If you manage to escape from a lion attack unscathed, you will absolutely commit to avoiding any more lions at any cost. You will up your vigilance and likely overcompensate—doing even more than is necessary to avoid lions and perhaps never setting foot on any open plain even when you know that no lions live on the continent you now live on. But if in some alternate universe your very survival depended upon you being near lions, then that is a close approximation to the long-term experience of those with eating disorders. 
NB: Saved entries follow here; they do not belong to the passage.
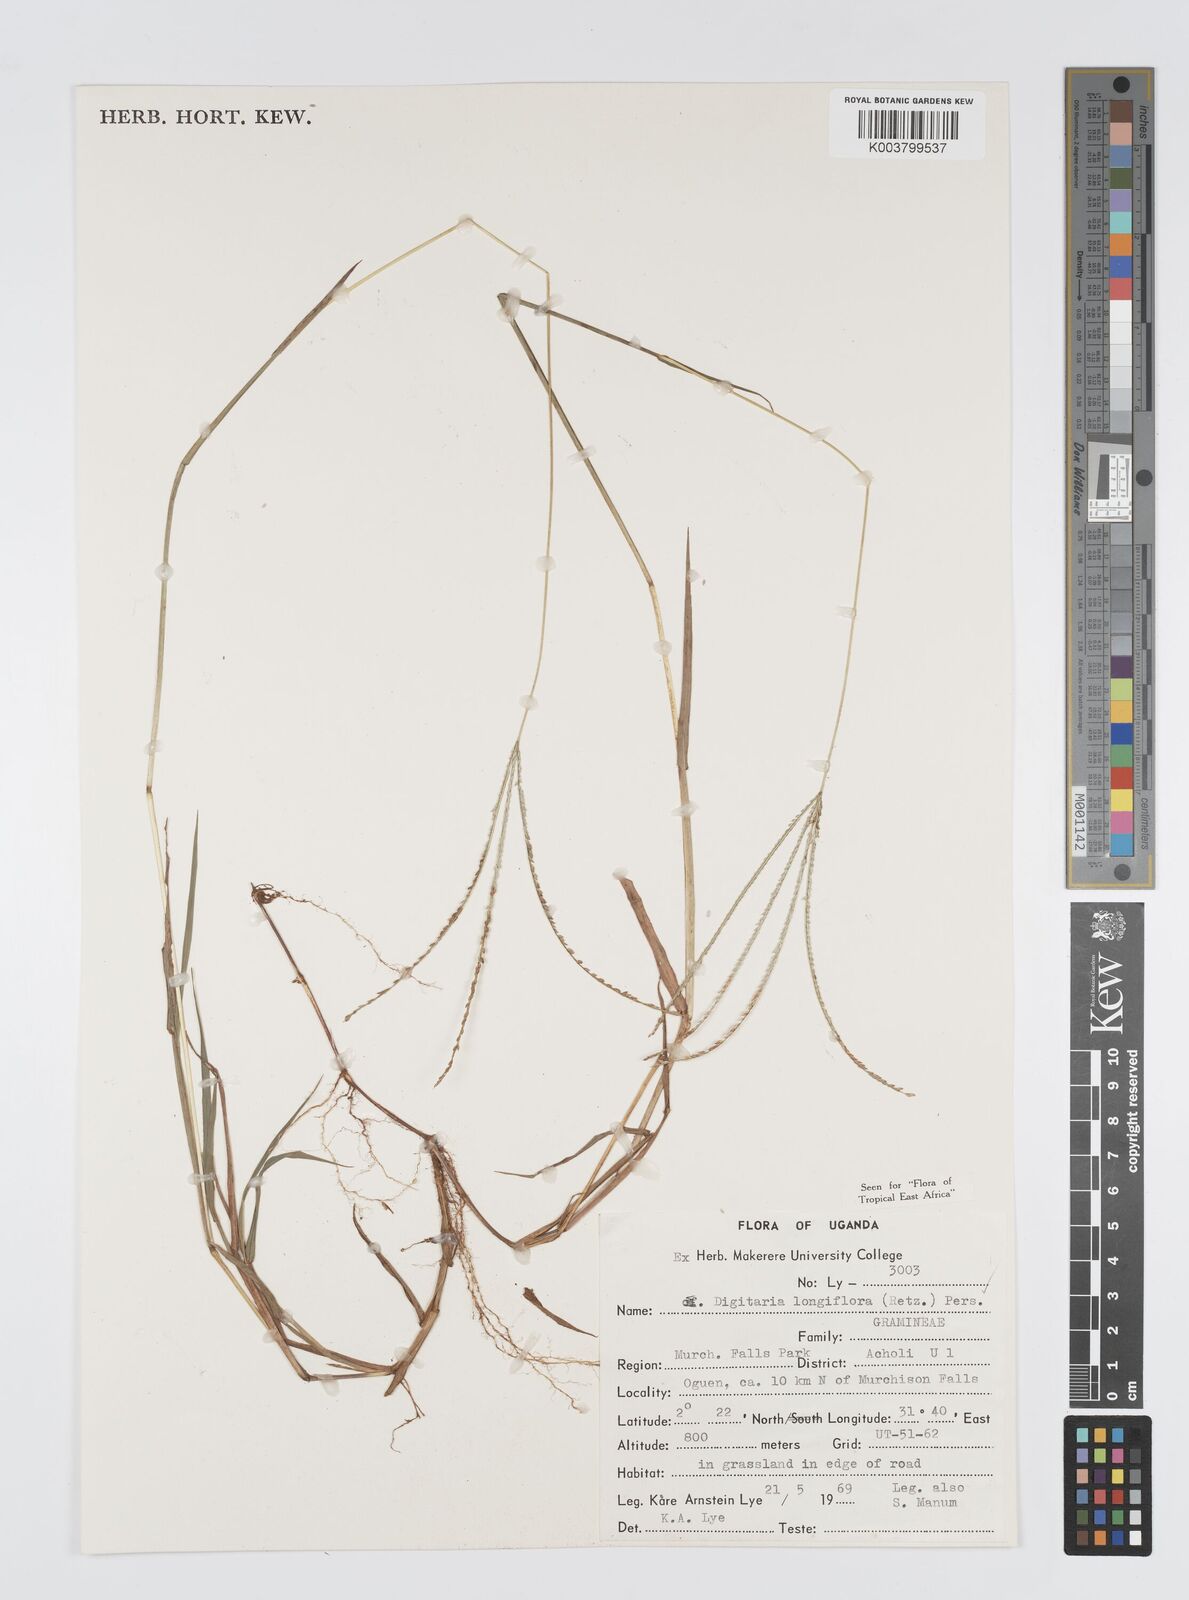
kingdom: Plantae
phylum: Tracheophyta
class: Liliopsida
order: Poales
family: Poaceae
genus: Digitaria
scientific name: Digitaria longiflora
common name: Wire crabgrass
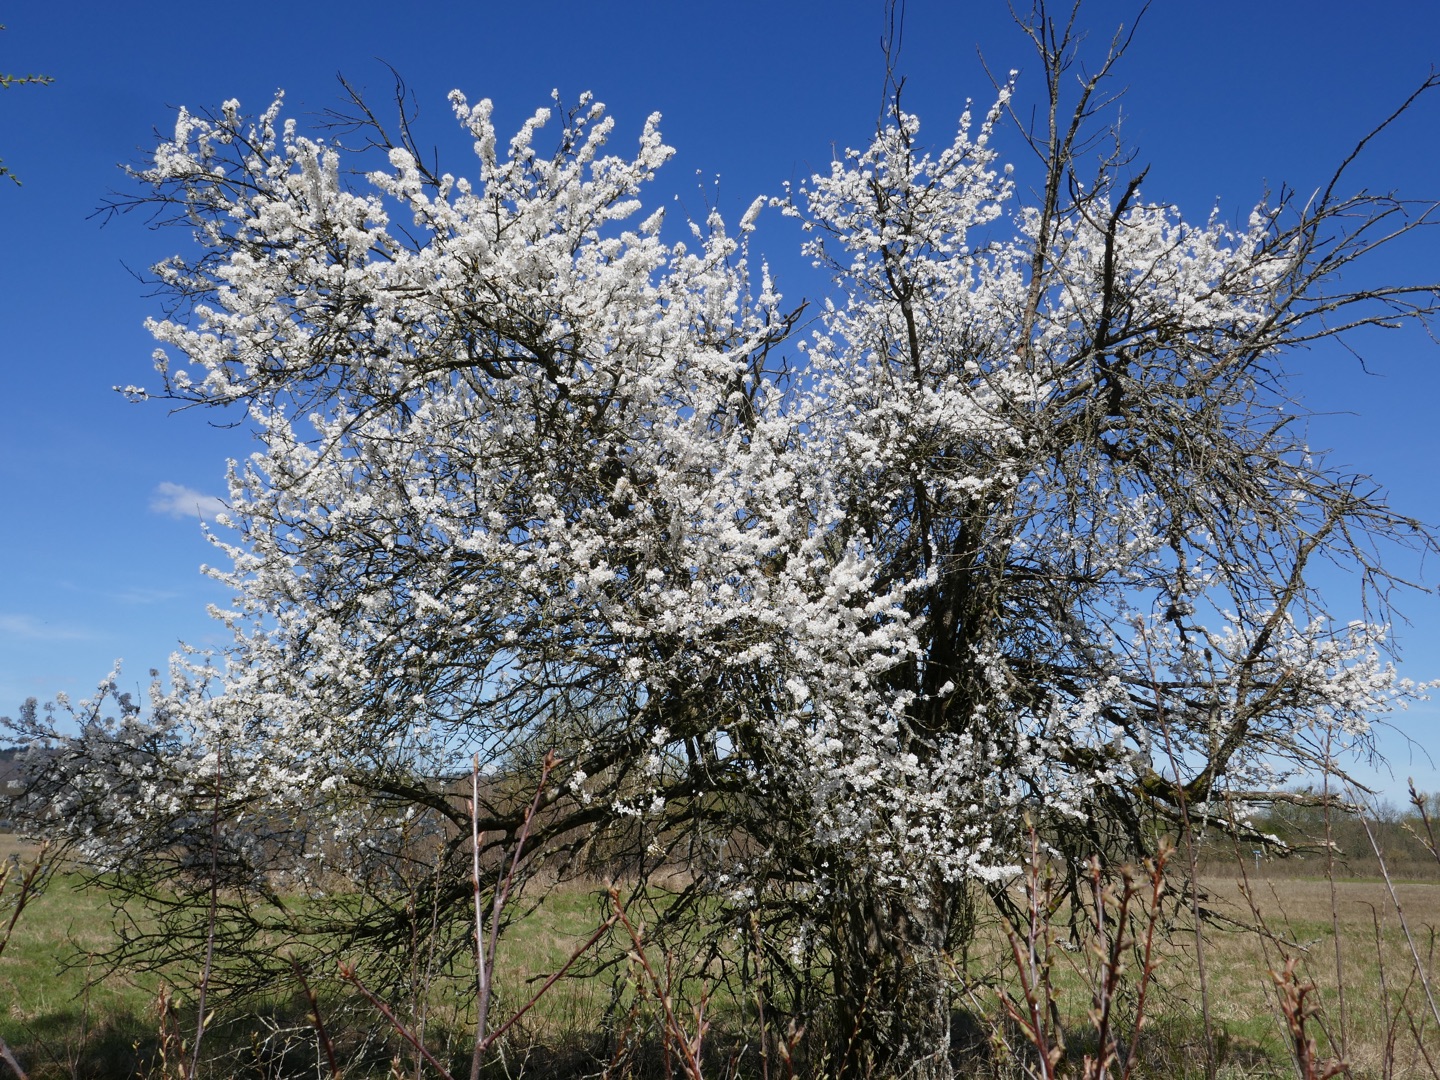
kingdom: Plantae
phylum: Tracheophyta
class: Magnoliopsida
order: Rosales
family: Rosaceae
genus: Prunus
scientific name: Prunus cerasifera
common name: Mirabel
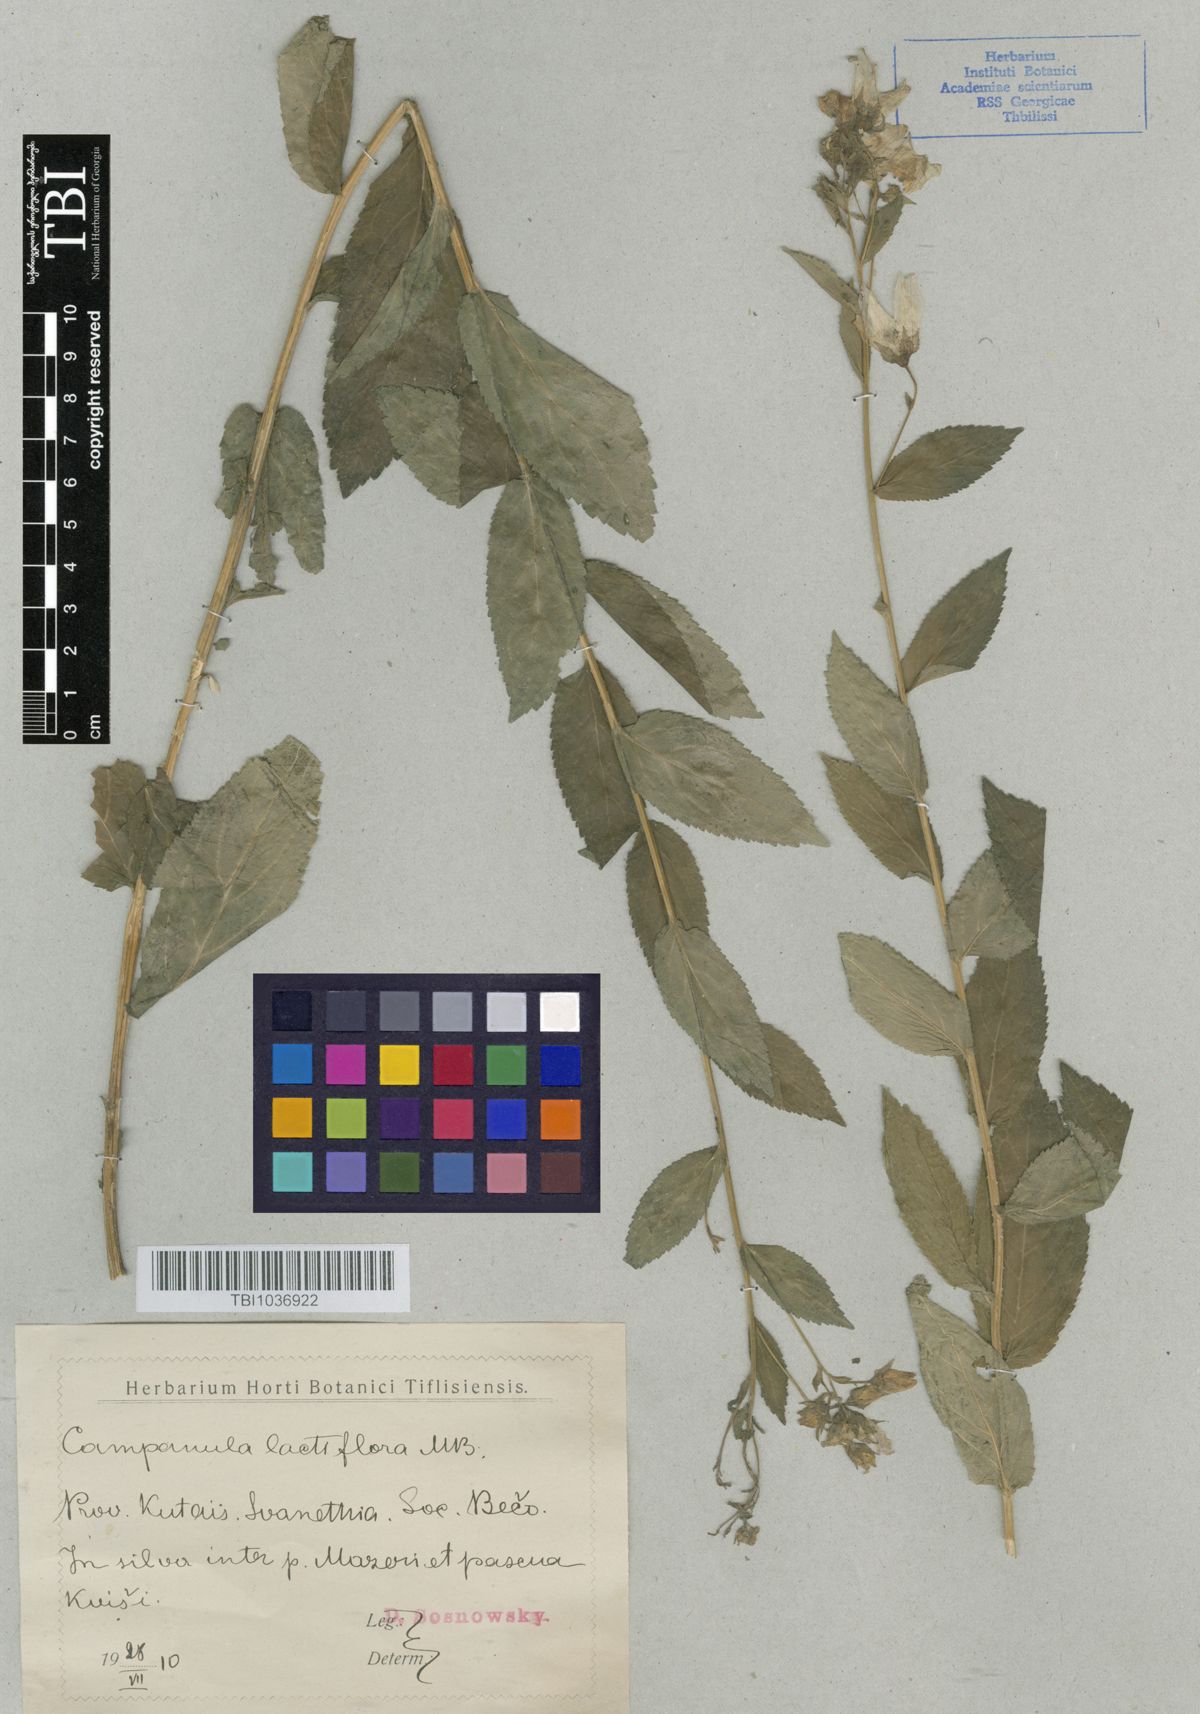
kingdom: Plantae
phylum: Tracheophyta
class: Magnoliopsida
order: Asterales
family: Campanulaceae
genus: Campanula
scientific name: Campanula lactiflora
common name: Milky bellflower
Restriction (food avoidance) is a time-limited effort.

In this sense, it is the distinct combination of symptoms or behaviours that determines the diagnosis, and acquiring or losing one symptom can result in transition to a new diagnostic category, a process known as diagnostic crossover.
— 2

Right out of the shoot, no matter whether you are BIPoC or white, average or above-average weight, it’s important to externalize the entire diagnostic slots and silos of eating disorder categories. You may have to engage in all of it to receive professional treatment, but internalize only the fact that an eating disorder is the misidentification of food as a threat.

Next segment coming June 6.

Image in synposis: DeviantArt.com/ReactoCore3


  1. Stice E, Desjardins C, Shaw H, Siegel S, Gee K, Rohde P. Prevalence, incidence, impairment, course, and diagnostic progression and transition of eating disorders, overweight, and obesity in a large prospective study of high-risk young women. Journal of Psychopathology and Clinical Science. 2024 Nov 7.

  2. Mortimer R. Pride before a fall: Shame, diagnostic crossover, and eating disorders. Journal of bioethical inquiry. 2019 Sep;16(3):365-74.